This thread covers some of the nuances about CTC Loss and its unique way of capturing repeated characters and blanks in a sequence: CTC: What is the difference between space and blank? but its practical implementation is unclear.
Lets say that I am trying predict these two sequences that correspond to two pictures.
seq_list = ['pizza', 'a pizza']
and I map their characters to integers for the model with something like:
mapping = {'p': 0,
'i': 1,
'z': 2,
'a': 3,
'blank': 4}
What do the individual labels look like?
pizza_label = [0, 1, 2, 4, 3] # pizza
a_pizza_label = [3, 0, 1, 2, 4, 3] # a pizza
Then, what about combining them so the shape of the labels are the same for the model? Do we use blank for padding?
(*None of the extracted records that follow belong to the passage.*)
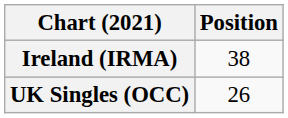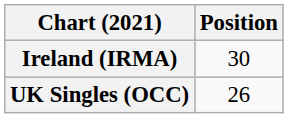Ireland (IRMA) | Position: 38 -> 30
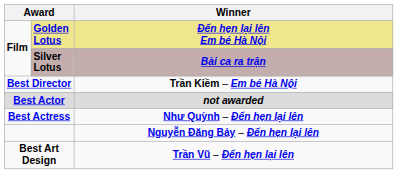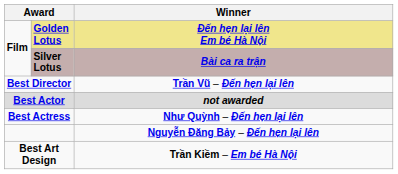Best Director | Winner: Trần Kiềm – Em bé Hà Nội -> Trần Vũ – Đến hẹn lại lên
Best Art Design | Winner: Trần Vũ – Đến hẹn lại lên -> Trần Kiềm – Em bé Hà Nội
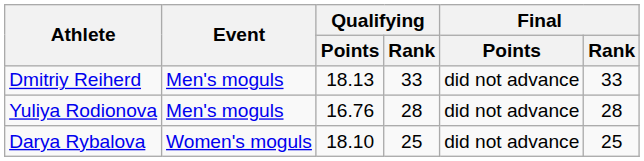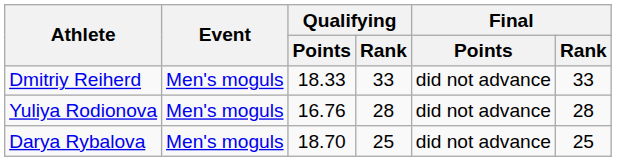Dmitriy Reiherd | Qualifying / Points: 18.13 -> 18.33
Darya Rybalova | Event: Women's moguls -> Men's moguls
Darya Rybalova | Qualifying / Points: 18.10 -> 18.70
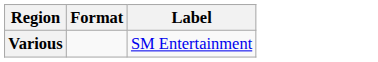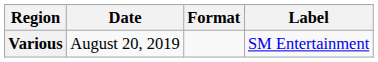+ column: Date | August 20, 2019
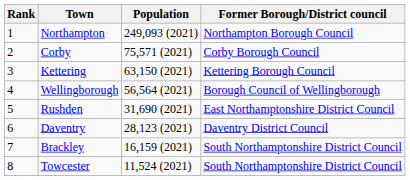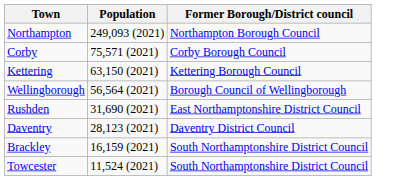- column: Rank | 1 | 2 | 3 | 4 | 5 | 6 | 7 | 8
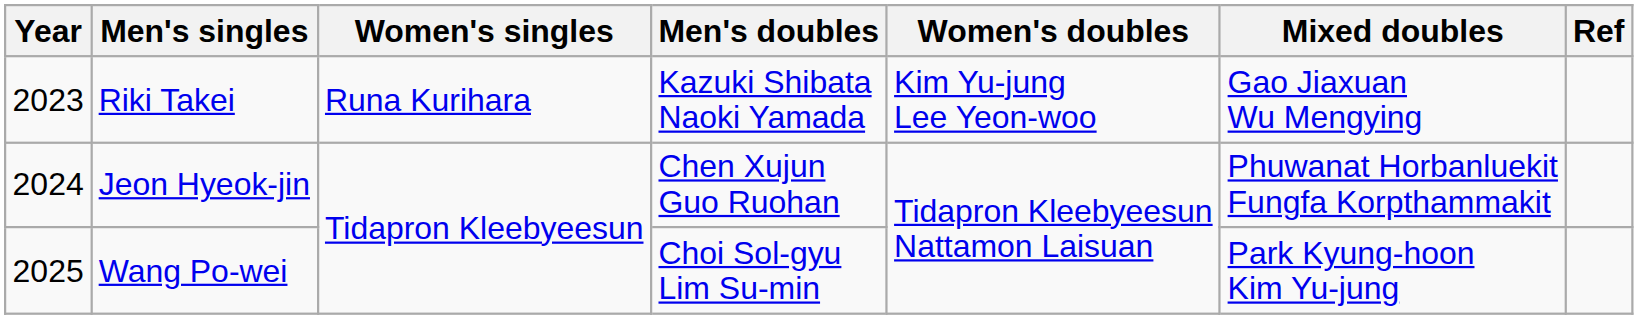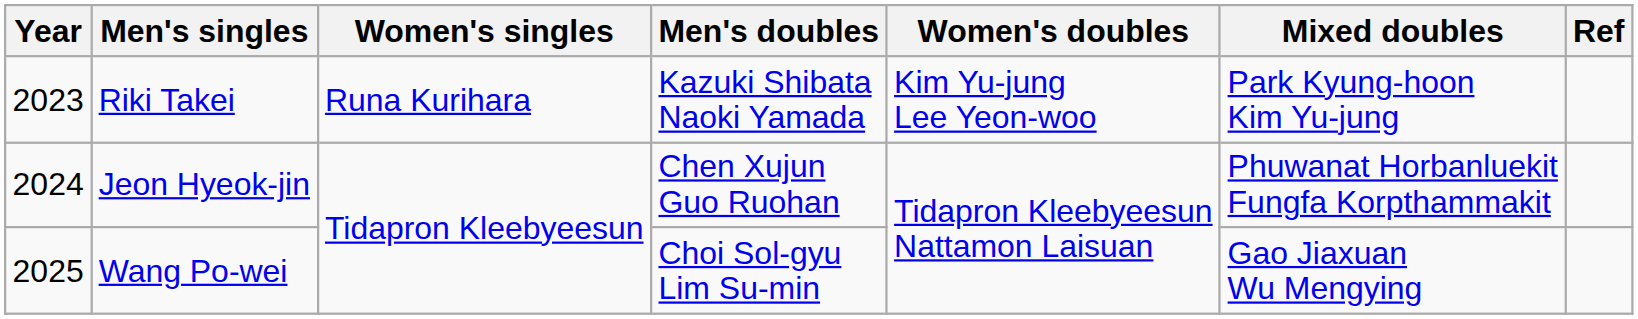Riki Takei | Mixed doubles: Gao Jiaxuan Wu Mengying -> Park Kyung-hoon Kim Yu-jung
Wang Po-wei | Mixed doubles: Park Kyung-hoon Kim Yu-jung -> Gao Jiaxuan Wu Mengying
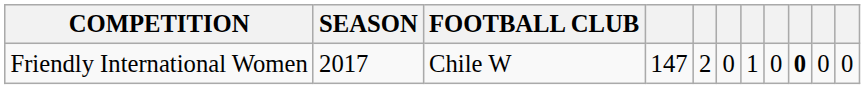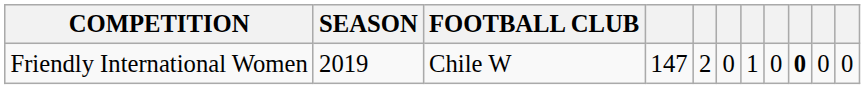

pizza_label = [0, 1, 2, 4, 3, 4] # pizza
a_pizza_label = [3, 0, 1, 2, 4, 3] # a pizza
CodePudding user response:
Padding: you have to pad the smaller image so it has the same width as the larger image. Only this way you can put it into one batch. Simply use black background.
Labels: you do not have to take care of the CTC blank yourself. It is enough to translate the char sequence to a sequence of labels (integers), e.g. [mapping[c] for c in 'pizza']
in . The CTC loss function takes care of handling the CTC blank.